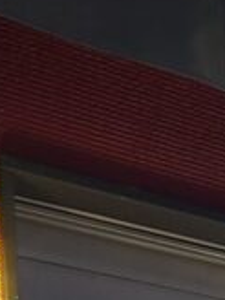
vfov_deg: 10.4
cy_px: 821
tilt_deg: -6.7
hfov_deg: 9.5
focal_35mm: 150
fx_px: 1300
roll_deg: -0.7
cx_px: 384
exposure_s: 1/50
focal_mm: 6.86
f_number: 1.78
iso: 160
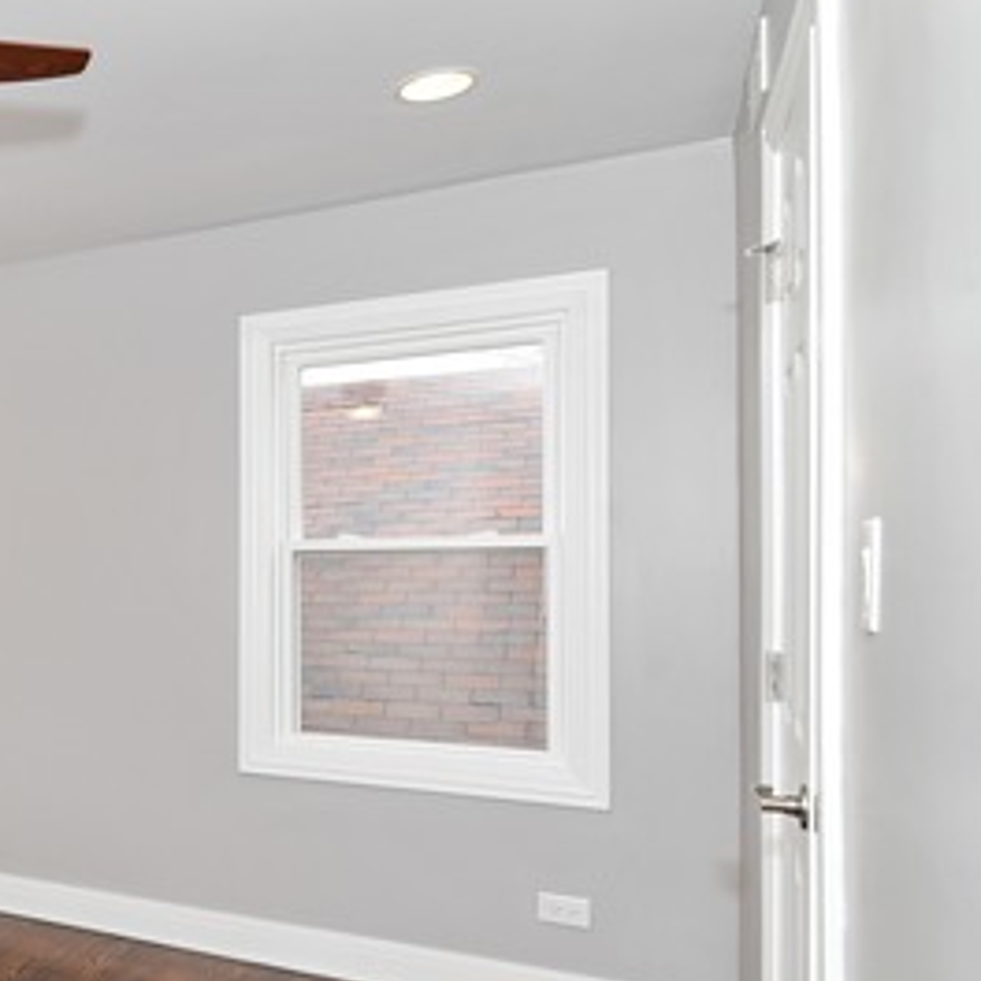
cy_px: 686
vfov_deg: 48.5
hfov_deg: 38.7
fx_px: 1058
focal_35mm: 33
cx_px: -156
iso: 200
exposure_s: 1/50
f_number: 8
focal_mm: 16
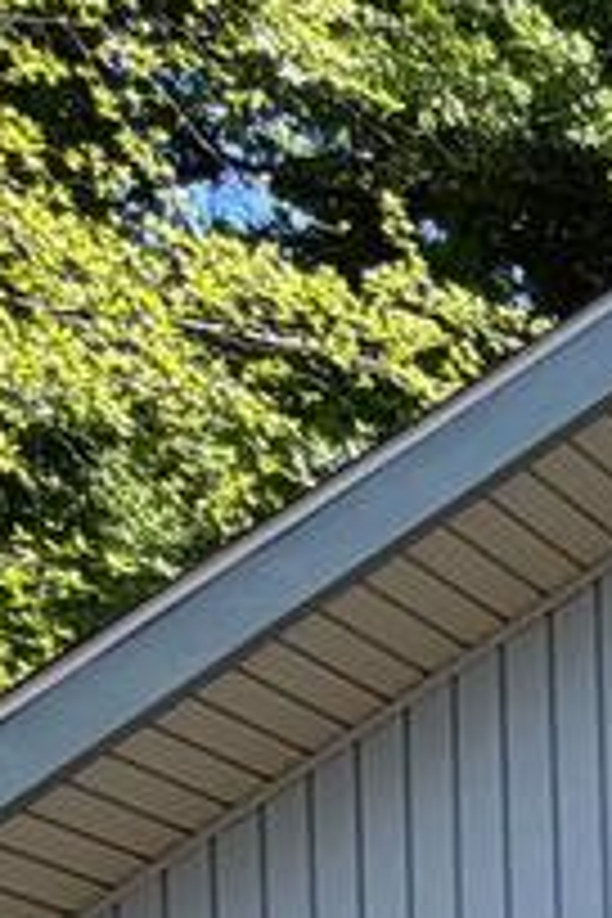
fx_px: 2626
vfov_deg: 16.4
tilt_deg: -1.2
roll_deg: +1.2
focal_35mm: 103
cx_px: 2295
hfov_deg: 8.5
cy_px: 1678
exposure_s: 1/502
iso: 64
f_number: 2.2
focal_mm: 2.22
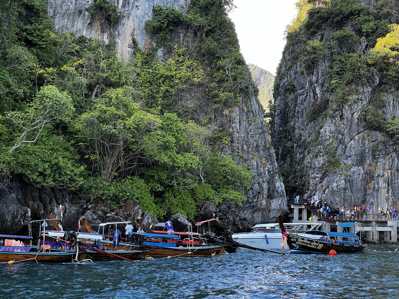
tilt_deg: +1.8
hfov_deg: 25.3
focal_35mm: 77
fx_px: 888
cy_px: 150
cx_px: 200
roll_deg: -2.9
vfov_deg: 19.1
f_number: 2.8
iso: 80
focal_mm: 9
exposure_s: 1/122
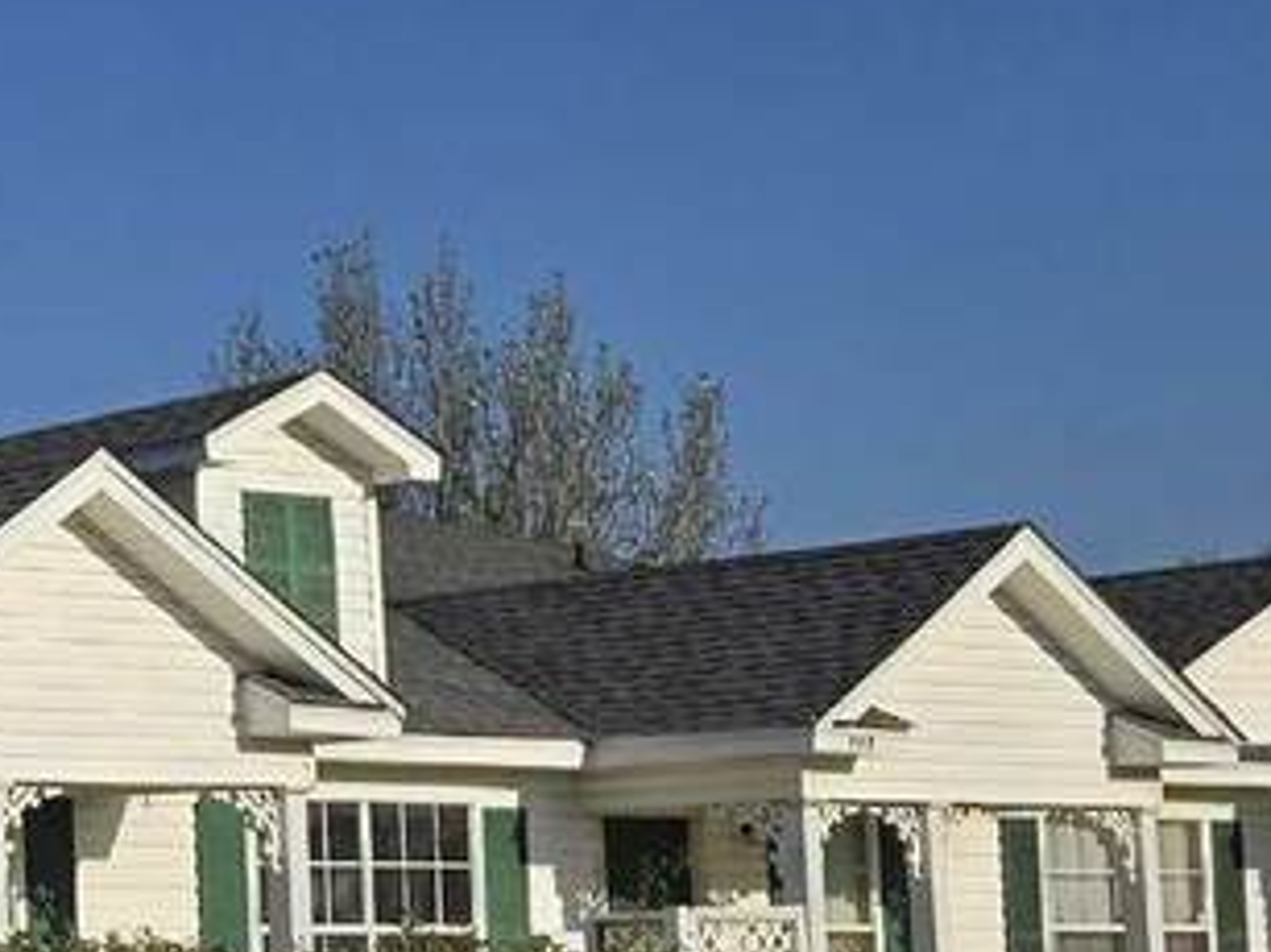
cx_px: -1155
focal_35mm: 96
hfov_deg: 16.4
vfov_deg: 15.3
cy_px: 737
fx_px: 3523
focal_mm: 6.3
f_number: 1.7
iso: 12
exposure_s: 1/1429
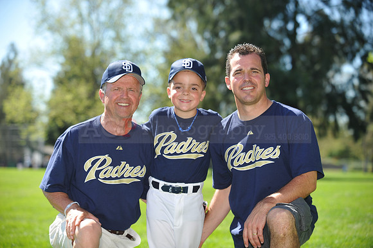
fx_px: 953
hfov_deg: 22.2
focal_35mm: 92
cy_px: 124
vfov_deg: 14.8
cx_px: 186
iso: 200
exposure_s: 1/640
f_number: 4
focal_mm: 92
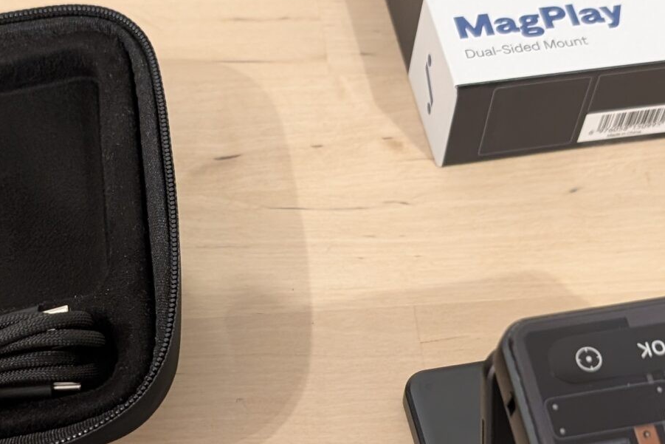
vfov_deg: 18.9
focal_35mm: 71
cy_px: 388
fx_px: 1312
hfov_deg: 28.3
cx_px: 223
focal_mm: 6.9
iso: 825
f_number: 1.68
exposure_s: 1/100
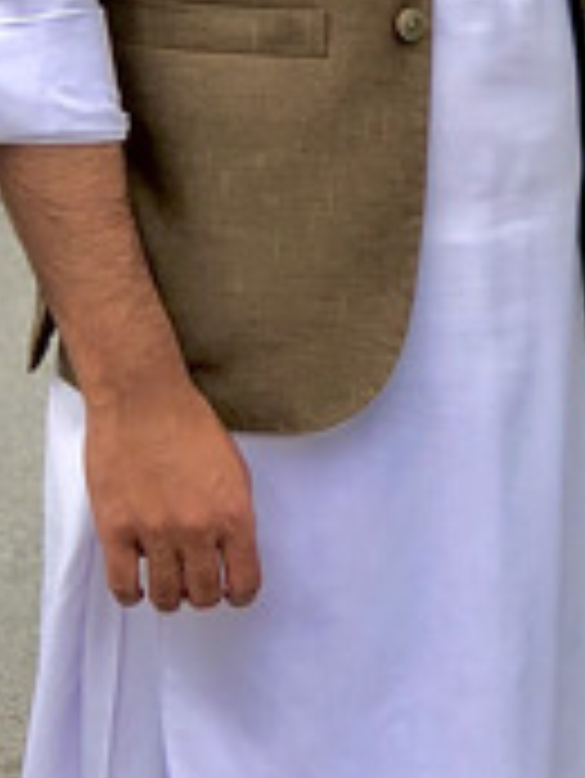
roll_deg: -1.9
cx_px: 416
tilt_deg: -5.4
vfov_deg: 8.6
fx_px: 5199
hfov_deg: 6.4
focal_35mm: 231
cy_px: 180
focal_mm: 6.6
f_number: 2.8
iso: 20
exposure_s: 1/128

[Assigned task] Above are the records; copy exactly the lines from the one with "fx_px: 3523" through the one with "hfov_deg: 6.4", including both, and nothing more. Leave out pictures.

[Output below]
fx_px: 3523
focal_mm: 6.3
f_number: 1.7
iso: 12
exposure_s: 1/1429
fx_px: 953
hfov_deg: 22.2
focal_35mm: 92
cy_px: 124
vfov_deg: 14.8
cx_px: 186
iso: 200
exposure_s: 1/640
f_number: 4
focal_mm: 92
vfov_deg: 18.9
focal_35mm: 71
cy_px: 388
fx_px: 1312
hfov_deg: 28.3
cx_px: 223
focal_mm: 6.9
iso: 825
f_number: 1.68
exposure_s: 1/100
roll_deg: -1.9
cx_px: 416
tilt_deg: -5.4
vfov_deg: 8.6
fx_px: 5199
hfov_deg: 6.4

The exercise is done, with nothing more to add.